INSTRUCTION 1 — Transcribe part of the article on the campus free speech case. Begin at the words "Ruling in Uzuegbunam’s" and stop after "Christian Post said.".
INSTRUCTION 2 — In the article on the campus free speech case, what reason did campus police give Uzuegbunam for telling him to stop evangelizing in the designated areas?

DOCUMENT —
· · · · ·

A student at Georgia’s public Gwinnet College in 2016, evangelical Christian Chike Uzuegbunam was first banned by the school from preaching and handing out Gospel tracts at an outdoor plaza on campus: he was told free speech was restricted to two specific areas on the site. However, when Uzuegbunam transferred his activity to the designated areas, campus police told him to stop evangelizing because there had been complaints about it. He was then informed his actions were a breach of the “Student Code of Conduct” because the designated areas were not for “open-speaking.”

Uzuegbunam sued the school for a violation of his constitutional right to freedom of speech. The case was pursued because, although the school changed its policy to allow preaching, it refused to accept a penalty for the harm caused: representing the plaintiff before the high court, Kristen Waggoner of the Alliance Defending Freedom said students at the college had “lost forever the chance to get those days back and speak their message to their peers.”

Ruling in Uzuegbunam’s favor, the Supreme Court reversed a decision from the 11th U.S. Court of Appeals and remanded the case for further proceedings following the high court’s reasoning, the Christian Post said.
In giving the Supreme Court’s majority opinion, Justice Clarence Thomas wrote: “For purposes of this appeal, it is undisputed that Uzuegbunam experienced a completed violation of his constitutional rights when respondents enforced their speech policies against him. Because ‘every violation [of a right] imports damage’ … nominal damages can redress Uzuegbunam’s injury even if he cannot or chooses not to quantify that harm in economic terms.”

· · · · ·

DATA EXCERPT —
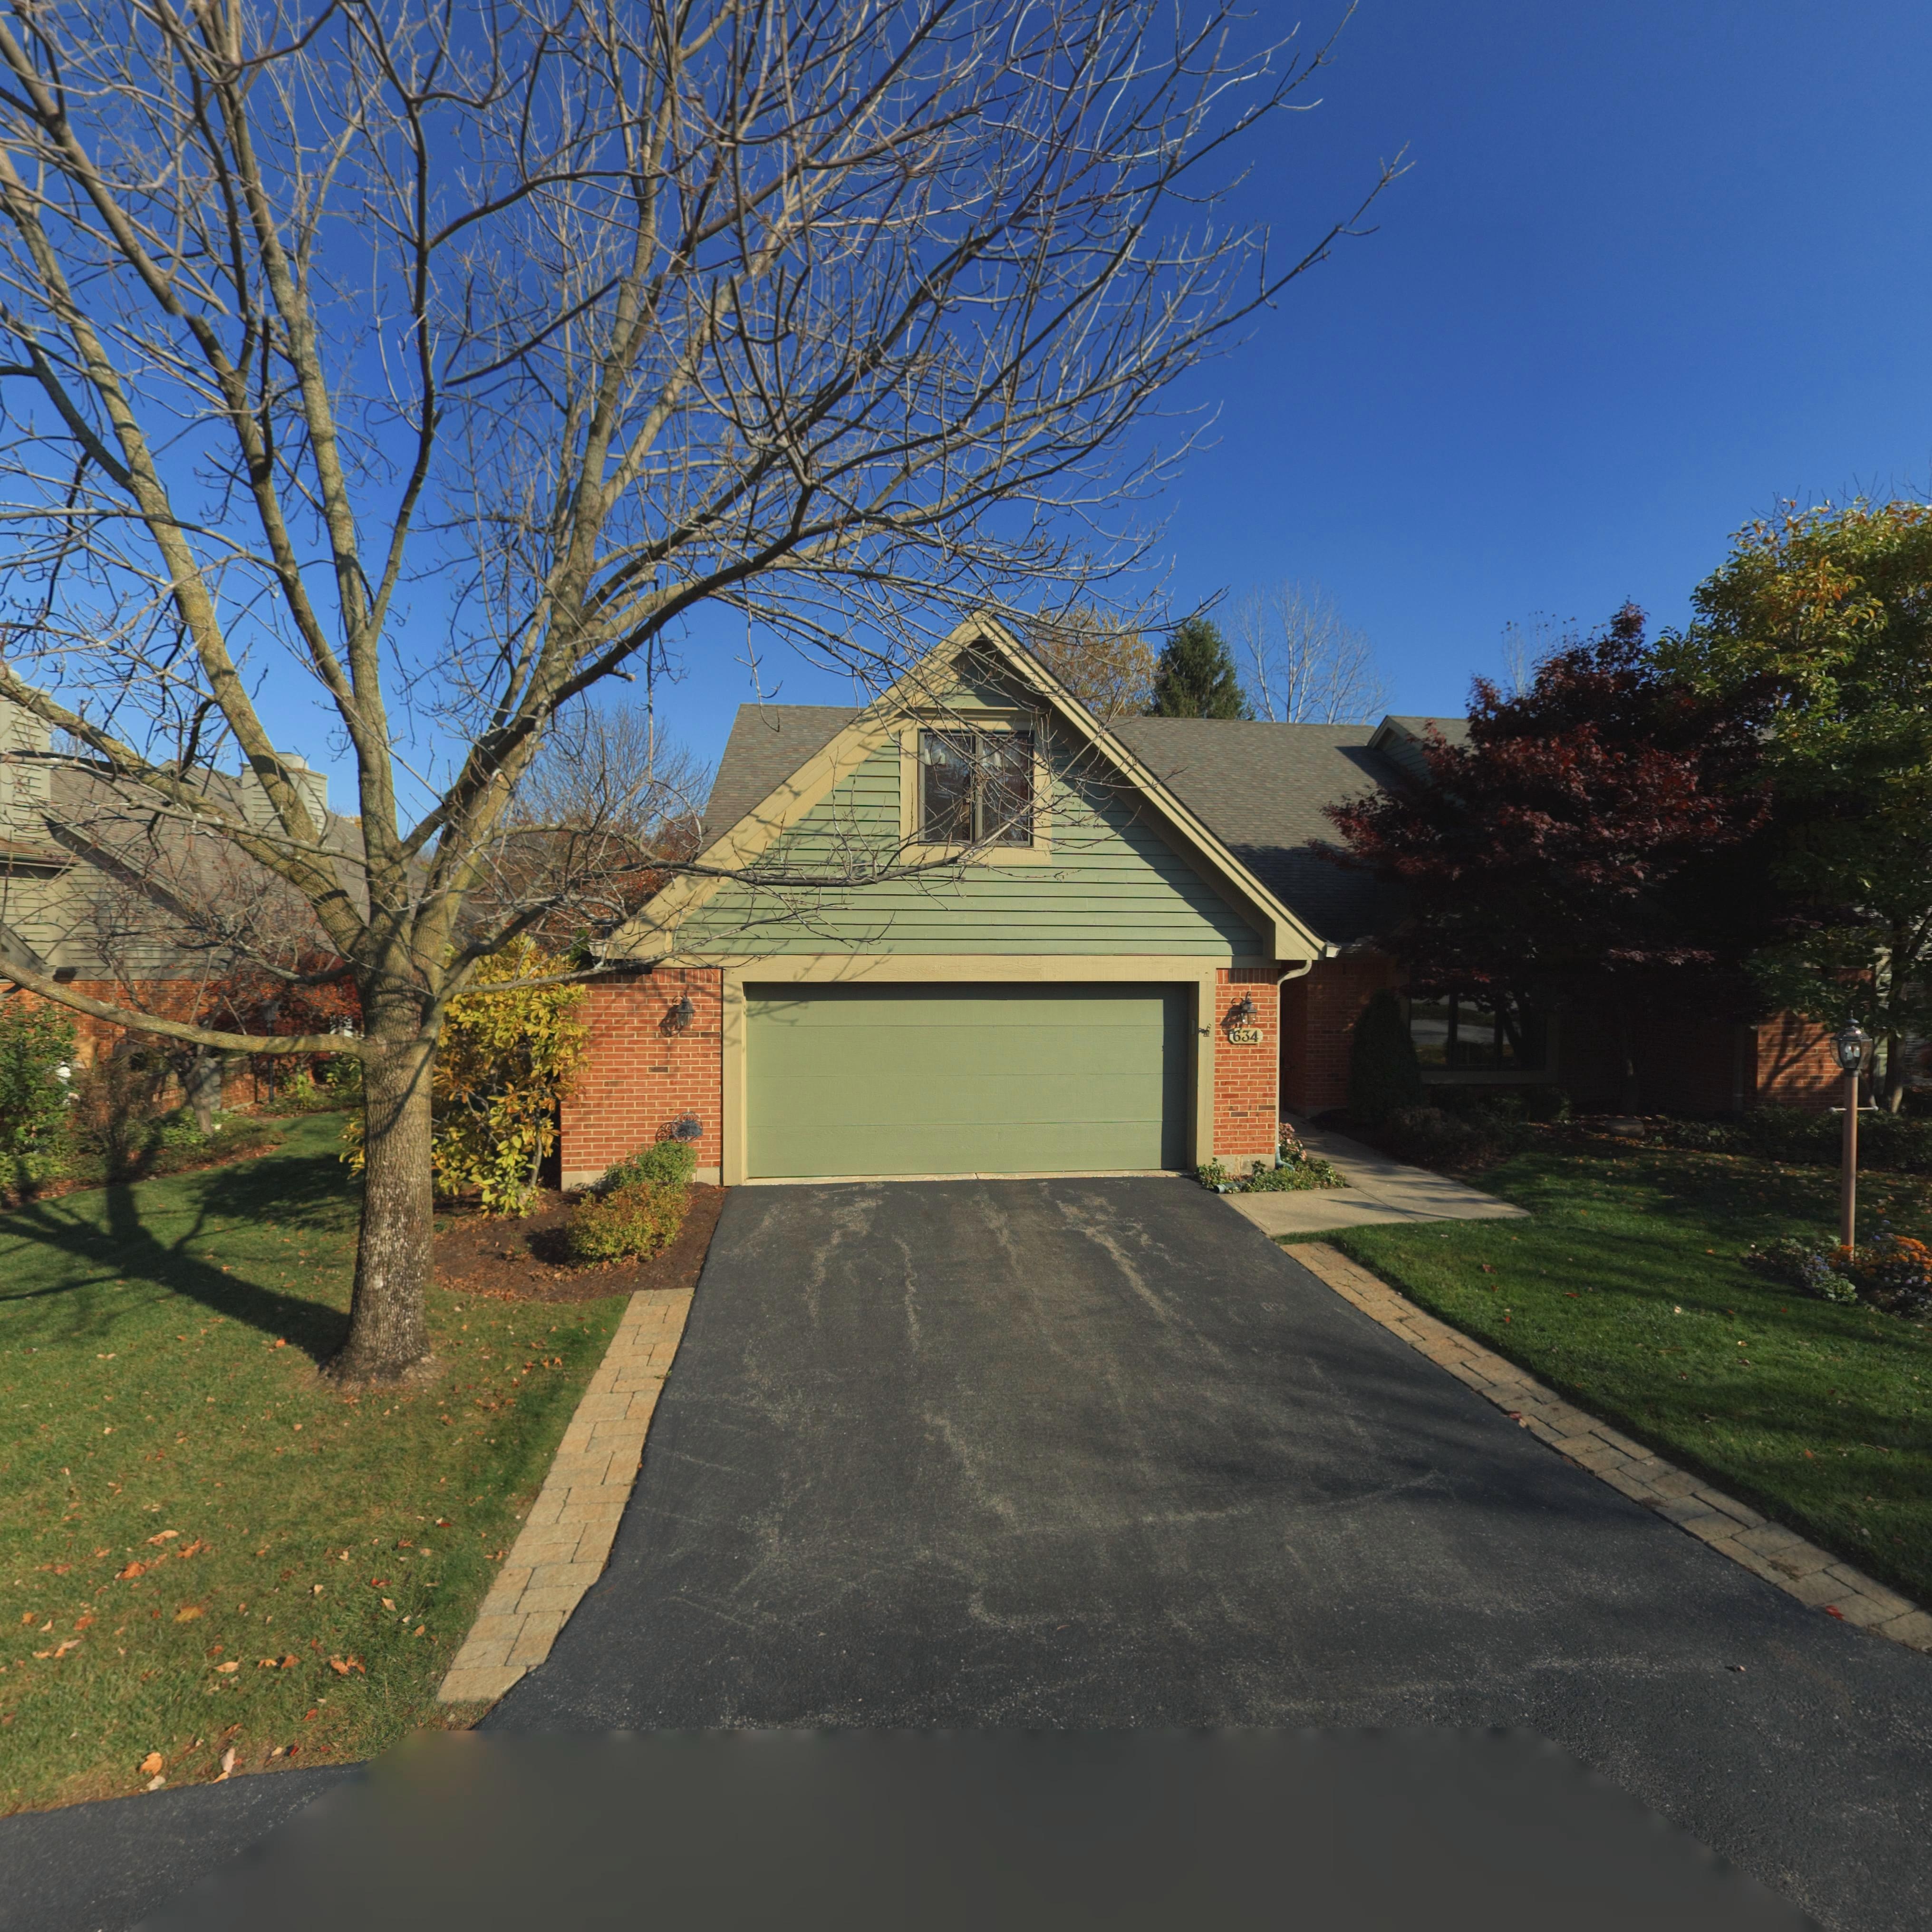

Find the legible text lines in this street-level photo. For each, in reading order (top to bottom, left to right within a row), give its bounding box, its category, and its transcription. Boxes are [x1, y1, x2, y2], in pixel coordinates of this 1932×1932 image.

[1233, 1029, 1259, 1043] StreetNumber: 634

· · · · ·

COMPLETE RESPONSE 1 —
Ruling in Uzuegbunam’s favor, the Supreme Court reversed a decision from the 11th U.S. Court of Appeals and remanded the case for further proceedings following the high court’s reasoning, the Christian Post said.

COMPLETE RESPONSE 2 — They said there had been complaints about it.